There's a tire/repair place near my house that had "TIRE SAIL" for the longest time on their reader board. Really bugged me every time I drove past. Then they changed it to some other messages, like "SPRANG TIME TIRE ROTATION" and such. That made me realize that they were misspelling things on purpose in order to attract attention! Kinda sneaky if you ask me.
 
Probably the same guy who came up with the movie title Who Framed Roger Rabbit. (No question mark.)

That's not a mistake. The title is meant to be a statement, not a question. (It's also supposed to be bad luck for a movie title to end in a question mark.)
 
I work in an office and part of my duties involves the sorting of correspondence. I just thought that I'd mention that I frequently see people end a question with a full stop, eg "Can you look at this.". Who stole all of the question marks?
Probably the same guy who came up with the movie title Who Framed Roger Rabbit. (No question mark.)

I guess that I'll have to post this myself, then:
sylvester_mccoy.jpg
 
I work in an office and part of my duties involves the sorting of correspondence.
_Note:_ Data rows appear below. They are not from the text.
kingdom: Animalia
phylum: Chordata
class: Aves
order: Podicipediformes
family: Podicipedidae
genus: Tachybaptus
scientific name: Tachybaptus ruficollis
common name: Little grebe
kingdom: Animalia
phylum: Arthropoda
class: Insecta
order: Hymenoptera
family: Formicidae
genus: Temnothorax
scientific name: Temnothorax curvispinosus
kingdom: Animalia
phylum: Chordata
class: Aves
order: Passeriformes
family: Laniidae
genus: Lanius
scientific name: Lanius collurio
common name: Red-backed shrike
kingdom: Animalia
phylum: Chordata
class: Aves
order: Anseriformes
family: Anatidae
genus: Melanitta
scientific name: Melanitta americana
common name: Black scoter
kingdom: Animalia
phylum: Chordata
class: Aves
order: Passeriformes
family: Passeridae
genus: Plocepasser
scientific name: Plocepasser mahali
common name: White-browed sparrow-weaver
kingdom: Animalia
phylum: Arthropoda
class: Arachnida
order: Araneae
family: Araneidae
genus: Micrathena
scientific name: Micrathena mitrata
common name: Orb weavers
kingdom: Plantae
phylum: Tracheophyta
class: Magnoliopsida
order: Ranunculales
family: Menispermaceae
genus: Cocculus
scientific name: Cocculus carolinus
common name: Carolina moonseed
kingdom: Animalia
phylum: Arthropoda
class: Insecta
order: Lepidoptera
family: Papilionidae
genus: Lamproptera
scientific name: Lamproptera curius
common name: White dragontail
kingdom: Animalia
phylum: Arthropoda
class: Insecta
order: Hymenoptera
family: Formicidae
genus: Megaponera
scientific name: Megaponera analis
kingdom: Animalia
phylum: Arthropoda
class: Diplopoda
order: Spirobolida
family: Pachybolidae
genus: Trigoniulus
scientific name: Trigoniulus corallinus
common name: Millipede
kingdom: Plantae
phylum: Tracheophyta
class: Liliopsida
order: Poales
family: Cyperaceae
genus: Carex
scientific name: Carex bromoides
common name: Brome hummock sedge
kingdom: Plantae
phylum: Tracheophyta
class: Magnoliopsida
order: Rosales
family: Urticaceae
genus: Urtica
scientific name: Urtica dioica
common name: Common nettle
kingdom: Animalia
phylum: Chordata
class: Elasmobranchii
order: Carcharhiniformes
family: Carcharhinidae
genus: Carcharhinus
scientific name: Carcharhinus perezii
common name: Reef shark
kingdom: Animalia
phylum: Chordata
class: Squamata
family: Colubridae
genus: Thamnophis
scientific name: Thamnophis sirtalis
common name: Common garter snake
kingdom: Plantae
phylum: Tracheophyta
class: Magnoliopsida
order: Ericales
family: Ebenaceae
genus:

I just thought that I'd mention that I frequently see people end a question with a full stop, eg "Can you look at this.". Who stole all of the question marks?
Probably the same guy who came up with the movie title Who Framed Roger Rabbit. (No question mark.)

I guess that I'll have to post this myself, then:
sylvester_mccoy.jpg
"No, Who is on first."
"I don't know!"
"THIRD BASE!"

:guffaw:
 
“Tow the line.” You mean, like a waterskiing boat?

“Free reign” instead of the correct “free rein” — as in letting go of the reins so the horse can go wherever it wants. Nothing to do with kings and queens.

lol! I've been doing these wrong for years! Thanks for the tip. :guffaw:

I'll try to remember that the next time I'm feeling snarky.
 
My favorite malapropism discovered while scoring papers include taking things "for granite," and the phrase, "it's a doggie-dog world."


I'd never heard either of those before reading this... but someone used the "granite" one (and was pulled up on it) in a TV show I was watching today!

dJE
 
“Tow the line.” You mean, like a waterskiing boat?

“Free reign” instead of the correct “free rein” — as in letting go of the reins so the horse can go wherever it wants. Nothing to do with kings and queens.

lol! I've been doing these wrong for years! Thanks for the tip. :guffaw:

I'll try to remember that the next time I'm feeling snarky.

Are we sure? I always assumed "free reign" meant you had the power to do whatever you want, like a king and queen.
 
“Tow the line.” You mean, like a waterskiing boat?

“Free reign” instead of the correct “free rein” — as in letting go of the reins so the horse can go wherever it wants. Nothing to do with kings and queens.

lol! I've been doing these wrong for years! Thanks for the tip. :guffaw:

I'll try to remember that the next time I'm feeling snarky.

Are we sure? I always assumed "free reign" meant you had the power to do whatever you want, like a king and queen.

Eggcorns FTW. :bolian:
 
Probably the same guy who came up with the movie title Who Framed Roger Rabbit. (No question mark.)

That's not a mistake. The title is meant to be a statement, not a question. (It's also supposed to be bad luck for a movie title to end in a question mark.)
Oh. Like How the West Was Won or What the Butler Saw? Well, it still sounds like a question to me.

“Free reign” instead of the correct “free rein” — as in letting go of the reins so the horse can go wherever it wants. Nothing to do with kings and queens.
Are we sure? I always assumed "free reign" meant you had the power to do whatever you want, like a king and queen.
That's part of what makes it an eggcorn rather than a malapropism -- it seems to make sense. But it's still wrong. Or it becomes a variant of the original phrase.

A good example is "butt naked," an eggcorn for "buck naked."

Or "supe up," where the correct spelling is "soup up." The expression originally referred to doping racehorses to make them run faster. The drug solution (usually cocaine) was called "soup." Later, "soup up" was extended to mean modifying an engine to make it faster or more powerful. It has nothing to do with "super" or supercharging.

BTW, a furniture store in my neighborhood has a sign in front saying "FRENCH PERVENTIAL FURNITURE." Maybe it pervents preverts?